Given how simple this is, and that it is probably taught in the second or maybe even first semester of any decent applied statistics program, there is no excuse for the British study.  This is not something that an even slightly competent researcher could possibly fail to notice in the data even if they somehow overlooked the information about how the definition changed ("hmm, lets' look at the trend from year to year: down a bit, down a bit, same, down a bit, huge increase, down a bit, down a bit – yup, it sure looks like an upward tend to me").  Either someone was intentionally trying to mislead their audience or they were in so far over their heads – and by this I mean they knew absolutely nothing about analyzing statistics, but did so anyway – that they had no excuse for claiming their analysis was worth anything.  Either way, it is important to recognize the difference between honest disagreement (which this obviously was not, since the ONS retracted it), honest mistakes (which this was not because the mistake is too glaring to make honestly), and dishonesty (either in the form of lying about the world or about one's qualifications).

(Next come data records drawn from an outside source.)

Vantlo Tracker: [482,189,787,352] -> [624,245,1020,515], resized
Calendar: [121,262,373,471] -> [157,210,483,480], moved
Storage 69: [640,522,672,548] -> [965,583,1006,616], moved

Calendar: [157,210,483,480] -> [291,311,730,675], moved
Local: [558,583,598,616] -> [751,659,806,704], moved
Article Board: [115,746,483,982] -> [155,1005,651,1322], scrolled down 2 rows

The jury is still out on India about that point.  I will wait to see if I or CAGE can find a case where someone explicitly and quantitatively mis-reports the time trend.  Perhaps, notwithstanding the doubts I have about Indian government wisdom, such a technical error is less likely to happen.  After all, judging from the floods of impressive-seeming Indian applications to graduate school I have seen, there must be approximately one million people who have been educated in health statisticians in India.  (Interesting trivia:  That was at University of Texas.  At the University of Alberta School of Public Health we got very few applications from math-whiz Indians, who seemed to set their standards higher, and instead got floods of applications from unqualified Africans.)

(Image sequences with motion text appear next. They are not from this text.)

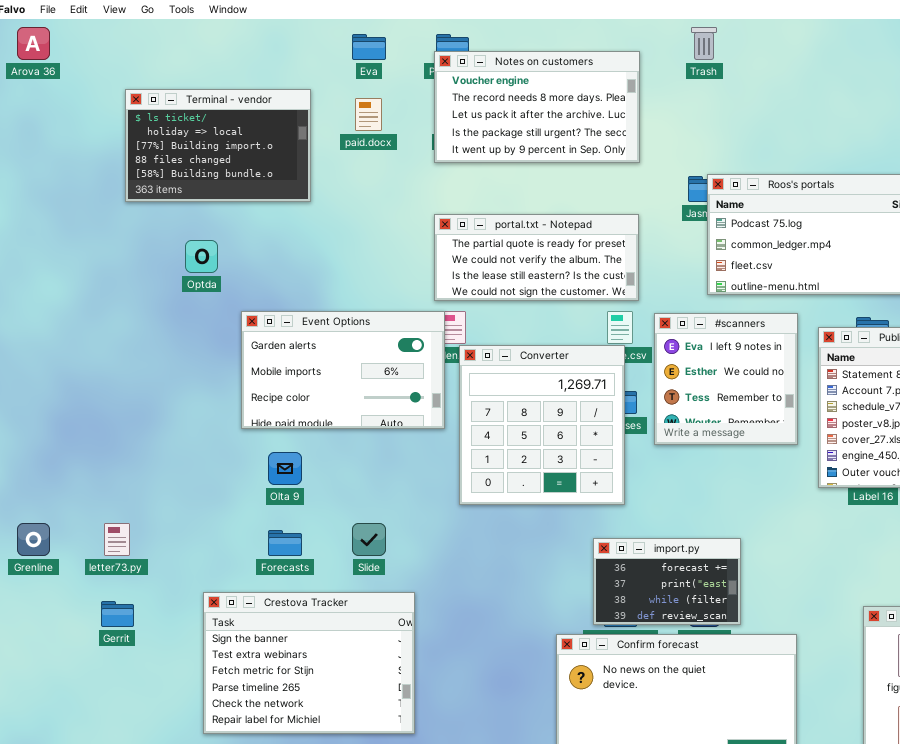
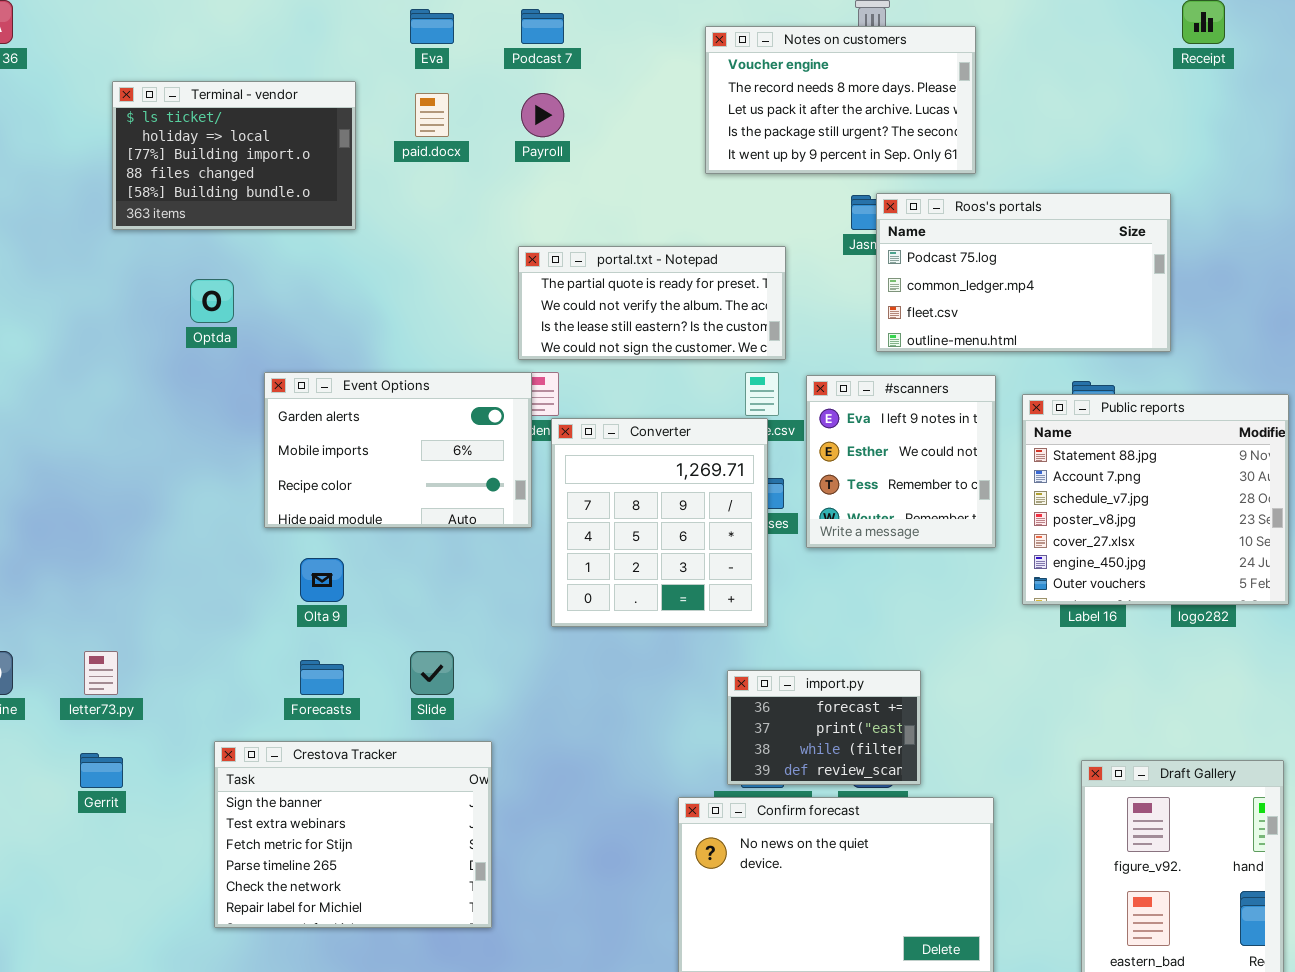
Notes on customers: [434,51,640,163] -> [705,26,976,174], moved

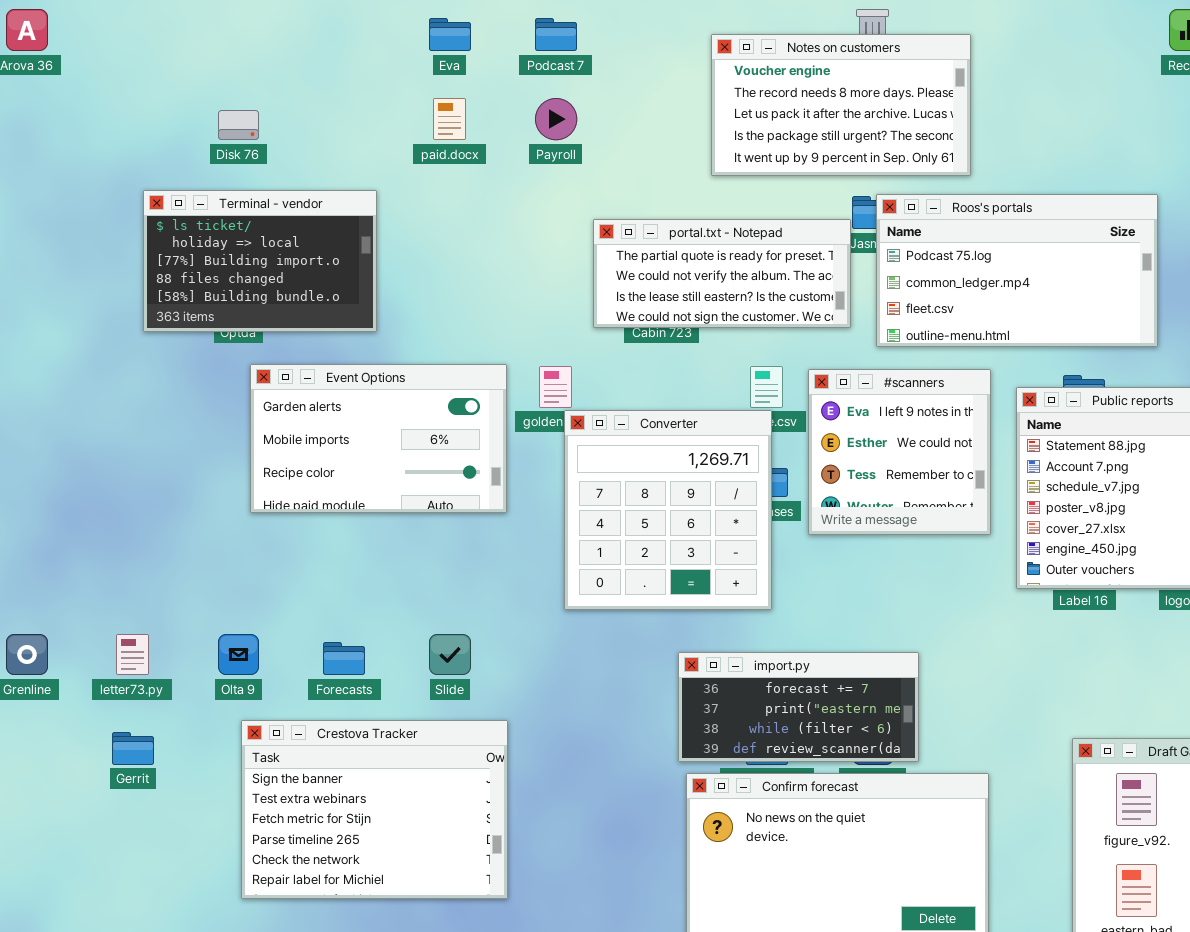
Terminal - vendor: [112,81,356,230] -> [143,190,377,332], moved
portal.txt - Notepad: [518,246,786,360] -> [593,219,851,328], moved
Event Options: [264,372,532,528] -> [250,364,507,513], moved
Olta 9: [300,558,344,602] -> [218,634,259,675], moved
import.py: [727,670,921,785] -> [678,652,919,762], resized

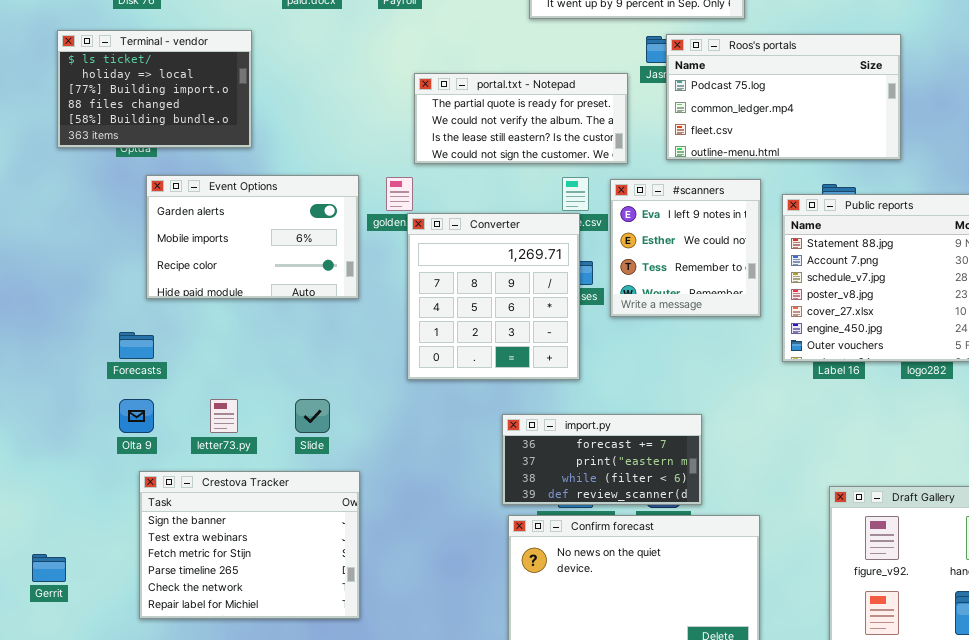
portal.txt - Notepad: [593,219,851,328] -> [414,73,628,164], moved
letter73.py: [116,634,149,675] -> [210,399,238,433], moved
Forecasts: [323,642,365,675] -> [119,332,154,359], moved
Gerrit: [112,732,154,765] -> [32,554,66,582], moved

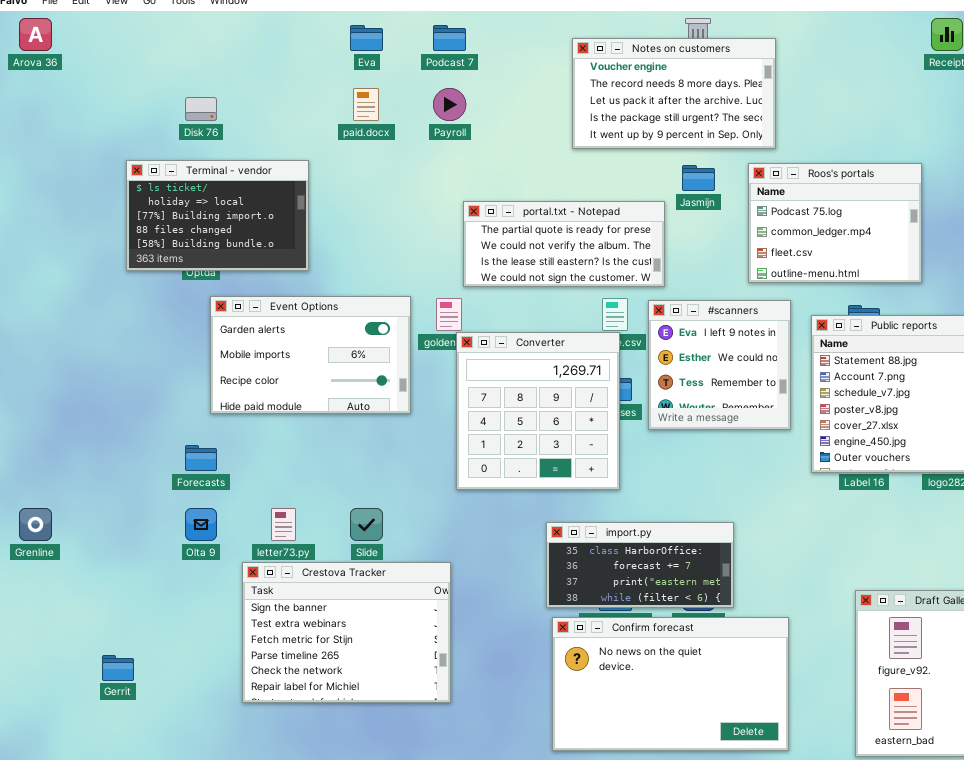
Roos's portals: [666,34,901,160] -> [748,163,922,283], resized
import.py: [502,414,702,505] -> [546,522,734,608], scrolled up 1 row
Crestova Tracker: [139,471,360,619] -> [242,562,451,703], moved

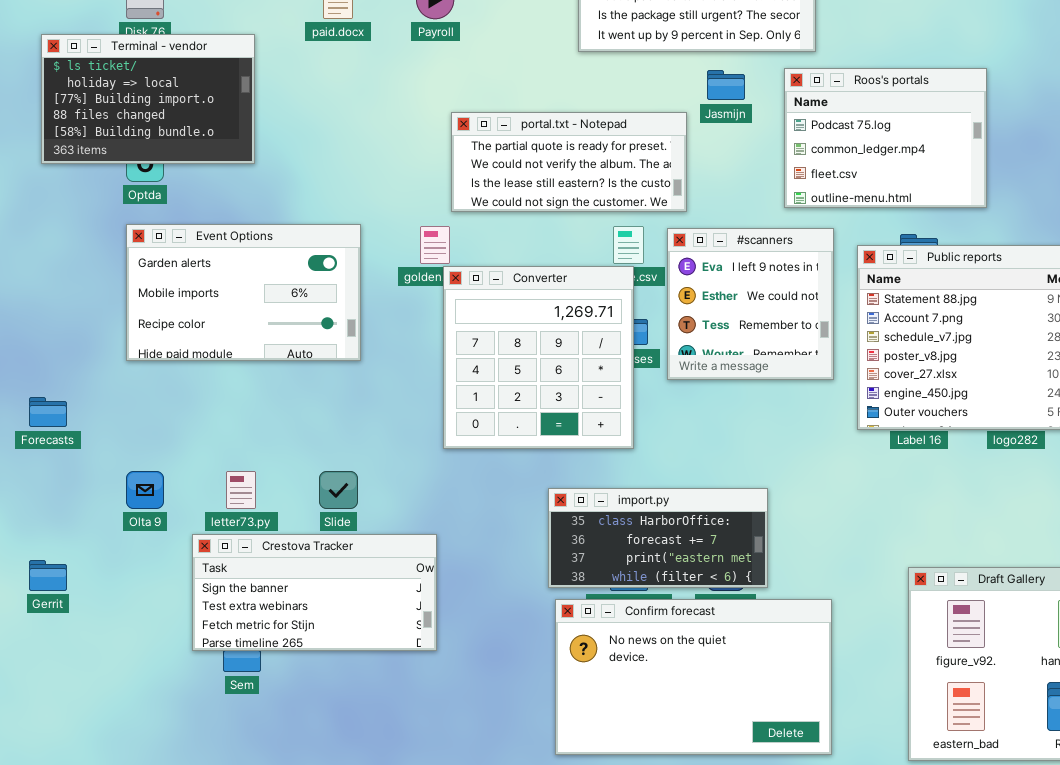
Terminal - vendor: [126,160,309,271] -> [41,34,255,164], moved
Event Options: [210,296,411,414] -> [126,224,361,361], moved
Forecasts: [185,445,217,471] -> [29,397,67,427], moved
Crestova Tracker: [242,562,451,703] -> [192,534,437,651], resized
Gerrit: [102,655,134,681] -> [29,560,67,591], moved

So, though I had little more to add to what others had already written about these, there was a lesson that I will try to keep in mind:  Most newspaper readers, upon seeing the retraction of the ONS claim (if, hypothetically, they saw it), probably could not recognize that this was not some super-complicated mistake that a competent and honest group of researchers might occasionally make.  Therefore, it is important for those of us who recognize the difference – between subtle and possibly honest mistakes and the glaring dishonest ones – to point it out, and to not mince words about it.  Perhaps the credibility of political  factions who traffic in junk science would start to crumble if people could be shown how so many of the "little errors" they made were not mistakes that anyone could honestly make.